**Assigned task 1:** According to the Pulsar SQL configuration page, why is the deployment configuration for the Pulsar SQL worker the same as for Presto?

**Passage shown:**
* * * * *
Skip to main content

Pulsar SQL configuration and deployment

You can configure Presto Pulsar connector and deploy a cluster with the following instruction.

Configure Presto Pulsar Connector​

You can configure Presto Pulsar Connector in the ${project.root}/conf/presto/catalog/pulsar.properties properties file. The configuration for the connector and the default values are as follows.


# name of the connector to be displayed in the catalog
connector.name=pulsar

# the url of Pulsar broker service
pulsar.broker-service-url=http://localhost:8080

# URI of Zookeeper cluster
pulsar.zookeeper-uri=localhost:2181

# minimum number of entries to read at a single time
pulsar.entry-read-batch-size=100

# default number of splits to use per query
pulsar.target-num-splits=4

You can connect Presto to a Pulsar cluster with multiple hosts. To configure multiple hosts for brokers, add multiple URLs to pulsar.broker-service-url. To configure multiple hosts for ZooKeeper, add multiple URIs to pulsar.zookeeper-uri. The following is an example.


pulsar.broker-service-url=http://localhost:8080,localhost:8081,localhost:8082
pulsar.zookeeper-uri=localhost1,localhost2:2181

Query data from existing Presto clusters​

If you already have a Presto cluster, you can copy the Presto Pulsar connector plugin to your existing cluster. Download the archived plugin package with the following command.


$ wget https://archive.apache.org/dist/pulsar/pulsar-2.5.0/apache-pulsar-2.5.0-bin.tar.gz

Deploy a new cluster​

Since Pulsar SQL is powered by Presto, the configuration for deployment is the same for the Pulsar SQL worker.

note

For how to set up a standalone single node environment, refer to Query data.

You can use the same CLI args as the Presto launcher.
* * * * *
(Items from a dataset)

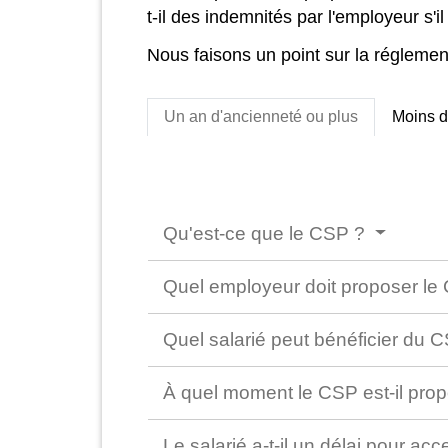
t-il des indemnités par l'employeur s'
Nous faisons un point sur la réglemen
Un an d'ancienneté ou plus
Moins d
Qu'est-ce que le CSP ?
Quel employeur doit proposer l
Quel salarié peut bénéficier du 
À quel moment le CSP est-il pro
Le salarié a-t-il un délai pour ac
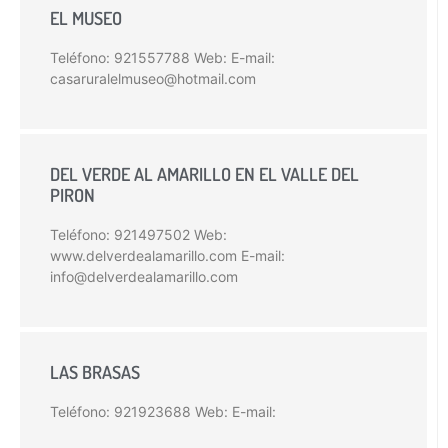
EL MUSEO
Teléfono: 921557788 Web: E-mail:
casaruralelmuseo@hotmail.com
DEL VERDE AL AMARILLO EN EL VALLE DEL
PIRON
Teléfono: 921497502 Web:
www.delverdealamarillo.com E-mail:
info@delverdealamarillo.com
LAS BRASAS
Teléfono: 921923688 Web: E-mail:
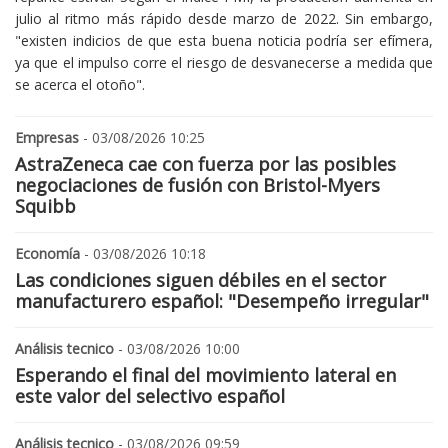
julio al ritmo más rápido desde marzo de 2022. Sin embargo,
"existen indicios de que esta buena noticia podría ser efímera,
ya que el impulso corre el riesgo de desvanecerse a medida que
se acerca el otoño".
Empresas
- 03/08/2026 10:25
AstraZeneca cae con fuerza por las posibles
negociaciones de fusión con Bristol-Myers
Squibb
Economía
- 03/08/2026 10:18
Las condiciones siguen débiles en el sector
manufacturero español: "Desempeño irregular"
Análisis tecnico
- 03/08/2026 10:00
Esperando el final del movimiento lateral en
este valor del selectivo español
Análisis tecnico
- 03/08/2026 09:59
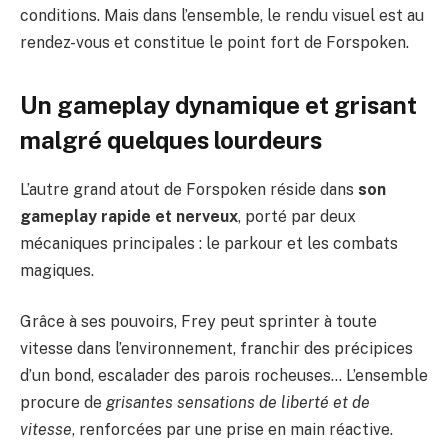
conditions. Mais dans l’ensemble, le rendu visuel est au
rendez-vous et constitue le point fort de Forspoken.
Un gameplay dynamique et grisant
malgré quelques lourdeurs
L’autre grand atout de Forspoken réside dans
son
gameplay rapide et nerveux
, porté par deux
mécaniques principales : le parkour et les combats
magiques.
Grâce à ses pouvoirs, Frey peut sprinter à toute
vitesse dans l’environnement, franchir des précipices
d’un bond, escalader des parois rocheuses… L’ensemble
procure de
grisantes sensations de liberté et de
vitesse
, renforcées par une prise en main réactive.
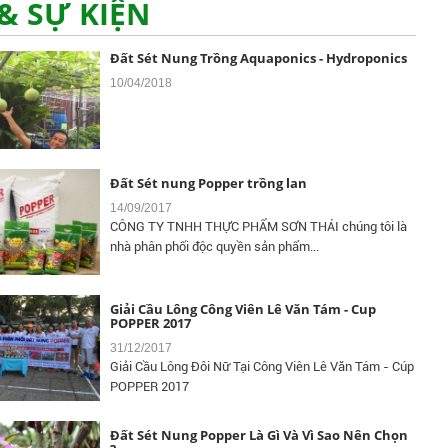
& SỰ KIỆN
Đất Sét Nung Trồng Aquaponics - Hydroponics
10/04/2018
Đất Sét nung Popper trồng lan
14/09/2017
CÔNG TY TNHH THỰC PHẨM SƠN THÁI chúng tôi là
nhà phân phối độc quyền sản phẩm...
Giải Cầu Lông Công Viên Lê Văn Tám - Cup
POPPER 2017
31/12/2017
Giải Cầu Lông Đôi Nữ Tại Công Viên Lê Văn Tám - Cúp
POPPER 2017
Đất Sét Nung Popper Là Gì Và Vì Sao Nên Chọn
?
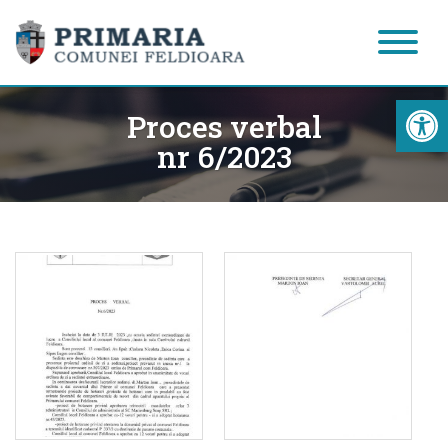
Acc
Proces verbal
nr 6/2023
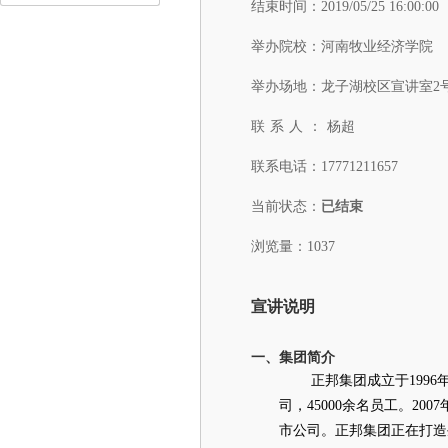
结束时间：
2019/05/25 16:00:00
举办院校：
河南牧业经济学院
举办场地：
龙子湖校区宣讲室2
联系人：
杨超
联系电话：
17771211657
当前状态：
已结束
浏览量：1037
宣讲说明
一、
集团简介
正邦集团成立于
1996
司，
45000
余名员工。
2007
市公司。正邦集团正在打造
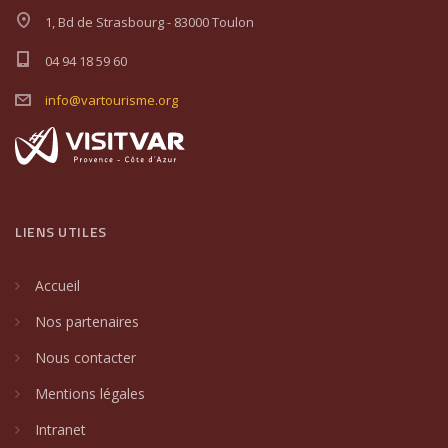
1, Bd de Strasbourg - 83000 Toulon
04 94 18 59 60
info@vartourisme.org
LIENS UTILES
Accueil
Nos partenaires
Nous contacter
Mentions légales
Intranet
* * * * *
**Assigned task 2:** In the entries, everything from the first one down to the line containing "en main réactive.", switch "Teléfono" to "Tel." and leave all else unchanged. Write those lines out again without the pictures.

**Task response 1:** Pulsar SQL is powered by Presto, so the Pulsar SQL worker uses the same deployment configuration as Presto.

**Task response 2:**
t-il des indemnités par l'employeur s'
Nous faisons un point sur la réglemen
Un an d'ancienneté ou plus
Moins d
Qu'est-ce que le CSP ?
Quel employeur doit proposer l
Quel salarié peut bénéficier du 
À quel moment le CSP est-il pro
Le salarié a-t-il un délai pour ac
EL MUSEO
Tel.: 921557788 Web: E-mail:
casaruralelmuseo@hotmail.com
DEL VERDE AL AMARILLO EN EL VALLE DEL
PIRON
Tel.: 921497502 Web:
www.delverdealamarillo.com E-mail:
info@delverdealamarillo.com
LAS BRASAS
Tel.: 921923688 Web: E-mail:
julio al ritmo más rápido desde marzo de 2022. Sin embargo,
"existen indicios de que esta buena noticia podría ser efímera,
ya que el impulso corre el riesgo de desvanecerse a medida que
se acerca el otoño".
Empresas
- 03/08/2026 10:25
AstraZeneca cae con fuerza por las posibles
negociaciones de fusión con Bristol-Myers
Squibb
Economía
- 03/08/2026 10:18
Las condiciones siguen débiles en el sector
manufacturero español: "Desempeño irregular"
Análisis tecnico
- 03/08/2026 10:00
Esperando el final del movimiento lateral en
este valor del selectivo español
Análisis tecnico
- 03/08/2026 09:59
conditions. Mais dans l’ensemble, le rendu visuel est au
rendez-vous et constitue le point fort de Forspoken.
Un gameplay dynamique et grisant
malgré quelques lourdeurs
L’autre grand atout de Forspoken réside dans
son
gameplay rapide et nerveux
, porté par deux
mécaniques principales : le parkour et les combats
magiques.
Grâce à ses pouvoirs, Frey peut sprinter à toute
vitesse dans l’environnement, franchir des précipices
d’un bond, escalader des parois rocheuses… L’ensemble
procure de
grisantes sensations de liberté et de
vitesse
, renforcées par une prise en main réactive.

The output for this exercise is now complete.